DAJ CYNK

Test telefonu Xiaomi Mi A1

Michał Świech (Isand)

Testy sprzętu

Telefon i łączność



Aplikacja obsługująca podstawowe funkcje telefoniczne jest bardzo prosta (wręcz ascetyczna), a co za tym idzie - bajecznie łatwa w obsłudze. Wygląda dosyć estetycznie. Nie znajdziemy jednak jakichś większych funkcji. Ot, prosta klawiatura. Do dyspozycji mamy jeszcze "kontakty", do których to możemy dostać się zarówno z poziomu ekranu głównego jak i z samej aplikacji telefonu. Nie zabrakło funkcji Smart Dial (wydawałoby się, że jest to oczywista funkcja, ale Apple przypomina nam, że jednak nie do końca). Wiadomości mają funkcjonalność typową dla aplikacji tego rodzaju. Do wprowadzania tekstu służy klawiatura Google.

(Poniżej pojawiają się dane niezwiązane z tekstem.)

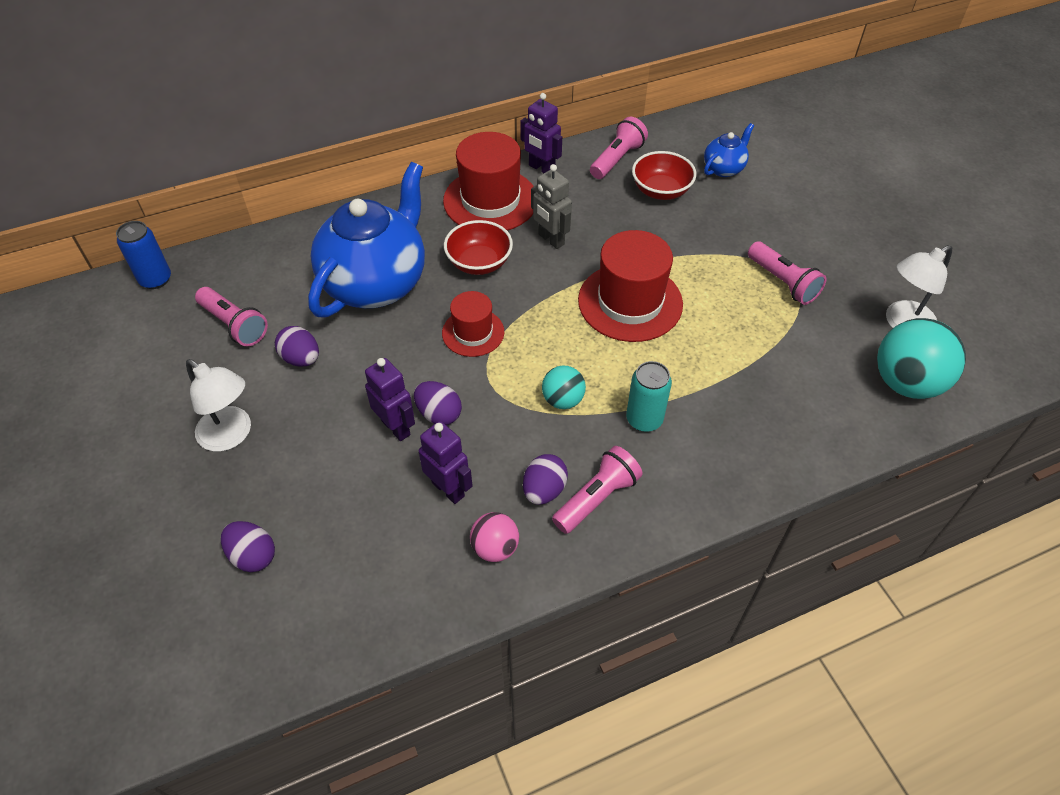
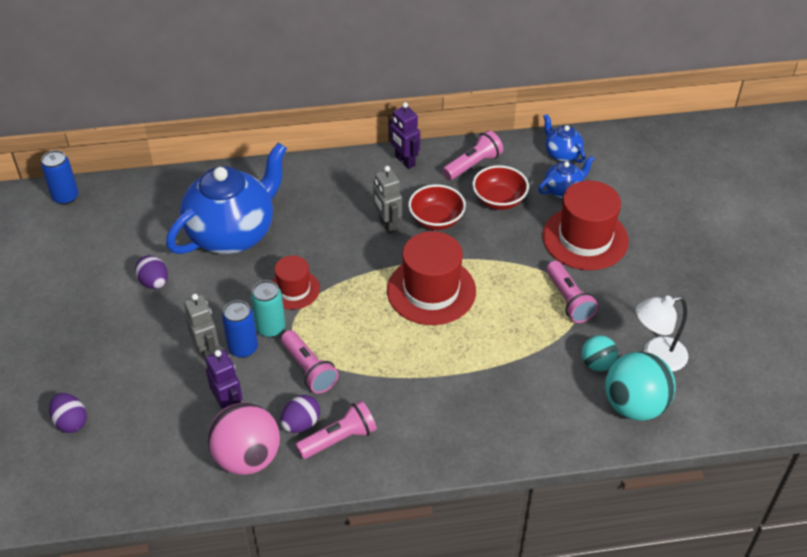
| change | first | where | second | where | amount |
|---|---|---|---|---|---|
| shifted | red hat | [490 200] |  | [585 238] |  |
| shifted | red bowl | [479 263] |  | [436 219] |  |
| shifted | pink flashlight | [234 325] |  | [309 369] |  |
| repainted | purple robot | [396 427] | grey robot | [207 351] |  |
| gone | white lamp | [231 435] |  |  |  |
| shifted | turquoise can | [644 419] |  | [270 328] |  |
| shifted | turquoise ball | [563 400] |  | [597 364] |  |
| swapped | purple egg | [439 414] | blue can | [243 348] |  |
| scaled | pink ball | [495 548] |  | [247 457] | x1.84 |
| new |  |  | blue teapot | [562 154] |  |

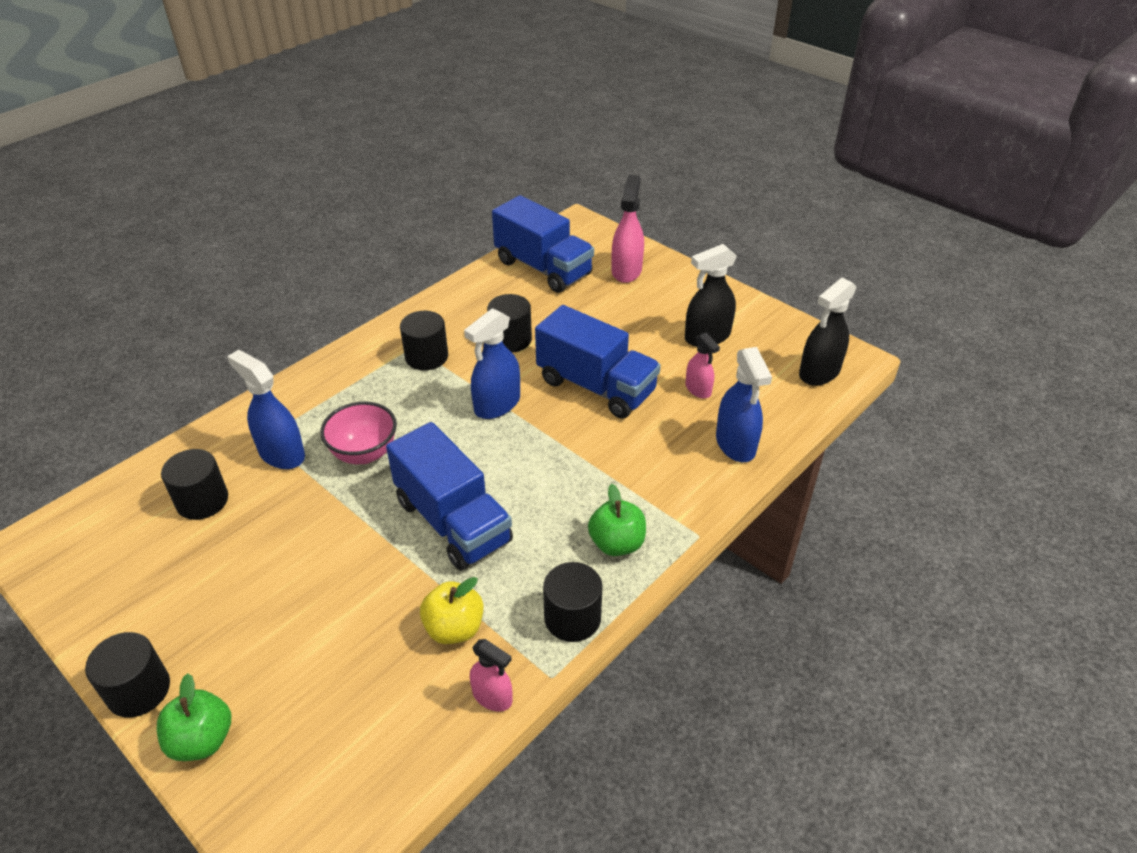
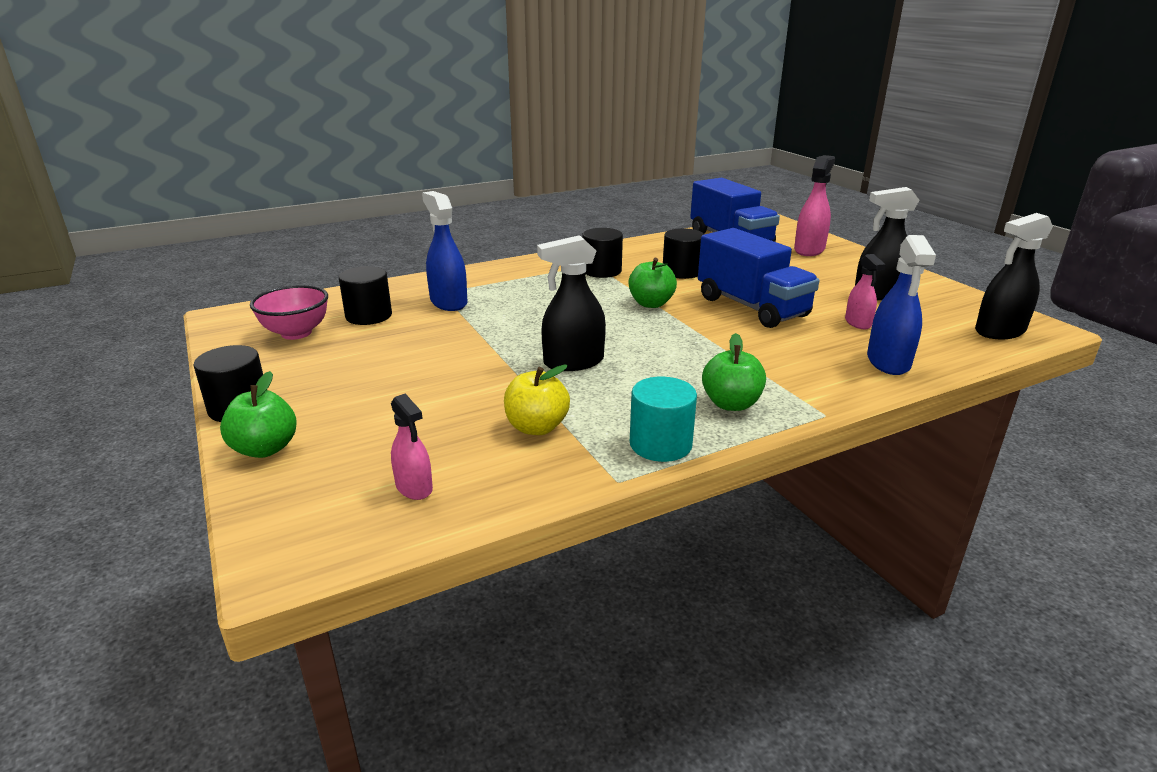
| change | first | where | second | where | amount |
|---|---|---|---|---|---|
| swapped | blue spray bottle | [497 404] | green apple | [651 304] |  |
| shifted | pink bowl | [364 453] |  | [296 333] |  |
| swapped | blue truck | [453 521] | black spray bottle | [573 362] |  |
| repainted | black cylinder | [572 618] | turquoise cylinder | [660 444] |  |
| shifted | pink spray bottle | [492 697] |  | [414 487] |  |

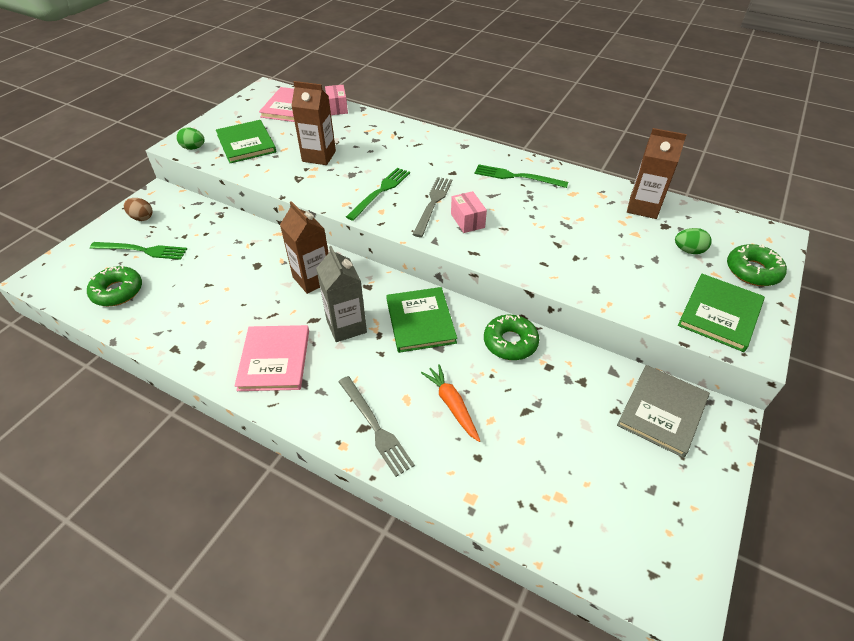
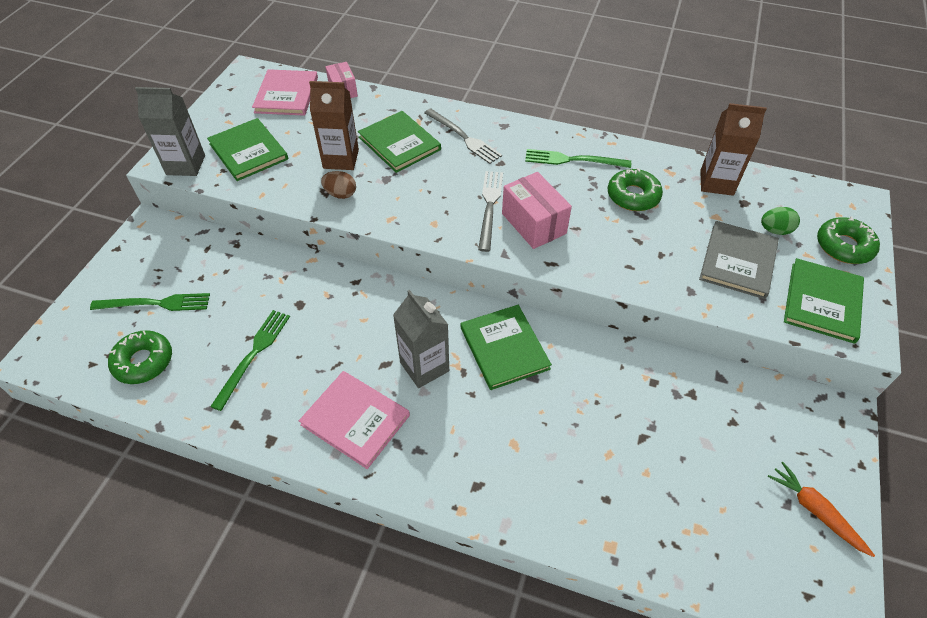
| change | first | where | second | where | amount |
|---|---|---|---|---|---|
| swapped | green egg | [193 148] | grey carton | [186 165] |  |
| shifted | green fork | [380 192] |  | [253 355] |  |
| scaled | pink box | [467 220] |  | [534 223] | x1.54 |
| shifted | brown egg | [142 218] |  | [340 194] |  |
| gone | brown carton | [312 279] |  |  |  |
| shifted | green donut | [510 342] |  | [633 196] |  |
| rotated | pink book | [274 359] |  | [355 420] | 45 degrees counterclockwise |
| shifted | orange carrot | [452 405] |  | [815 511] |  |
| shifted | grey book | [662 411] |  | [738 261] |  |
| shifted | grey fork | [375 427] |  | [463 137] |  |
| new |  |  | green book | [399 143] |  |

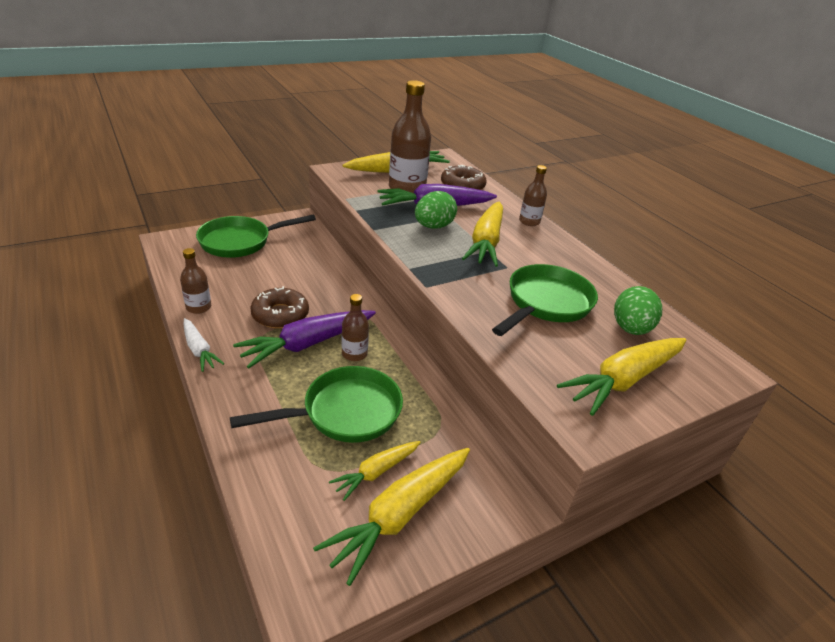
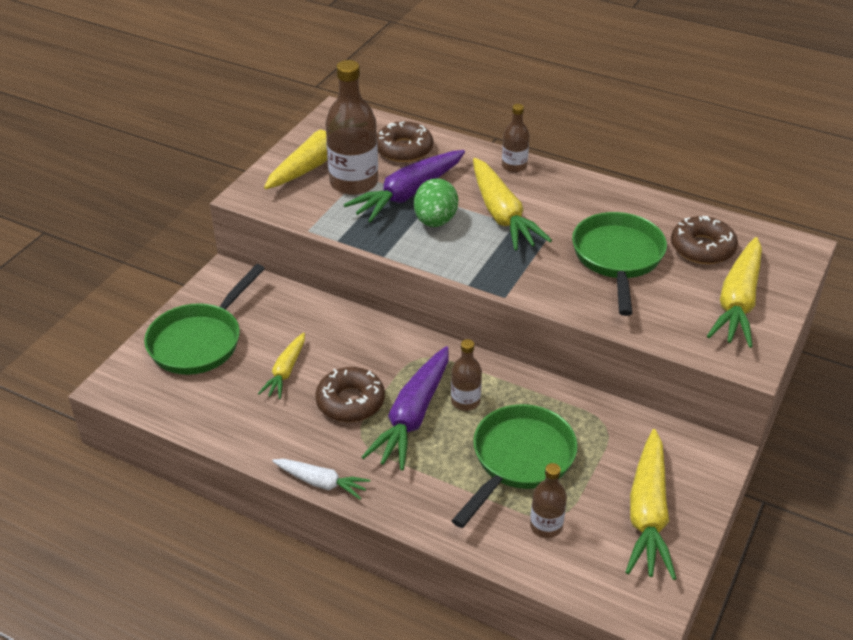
| change | first | where | second | where | amount |
|---|---|---|---|---|---|
| shifted | brown bottle | [198 307] |  | [546 526] |  |
| swapped | green egg | [630 329] | brown donut | [702 248] |  |
| shifted | yellow carrot | [376 472] |  | [285 372] |  |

Jeśli mówimy o jakości rozmów, to trzeba ze smutkiem przyznać, że jest ona słaba. Albo inaczej. Rozmówcę słyszymy doskonale, wszystko zachowuje czystą barwę. Zatem jak to mówimy w moim regionie... kaj mosz problem, synek? Ano tutaj, że wszyscy rozmówcy mieli problem z usłyszeniem mnie. Z tych samych miejsc zadzwoniłem do tych samych osób przy użyciu dwóch innych modeli i.... problemu nie było. Potem jeszcze raz wykonałem połączenie za pomocą Mi A1 i kłopoty magicznie się pojawiły.



Jeśli chodzi o łączność, to Mi A1 jest hybrydowym Dual SIM. Oznacza to, że jeno z miejsc na kartę SIM może zostać zajęte przez kartę pamięci. Telefon obsługuje też LTE. I obsługuje bardzo dobrze. Telefon doskonale łapie zasięg we wszystkich zakresach sieci. Bluetooth również działa bez zarzutu. Testowałem połączenie z komputerem oraz innym telefonem. GPS dobrze określa naszą pozycję. Poprzednie modele Xiaomi często charakteryzowały się problemami właśnie w tych dwóch ostatnich kwestiach. Nie znajdziemy natomiast NFC. Dla mnie to nie problem (jestem jednak zwolennikiem płatności gotówkowych), ale dla osób przyzwyczajonych do płacenia za pomocą smartfonu to spory minus.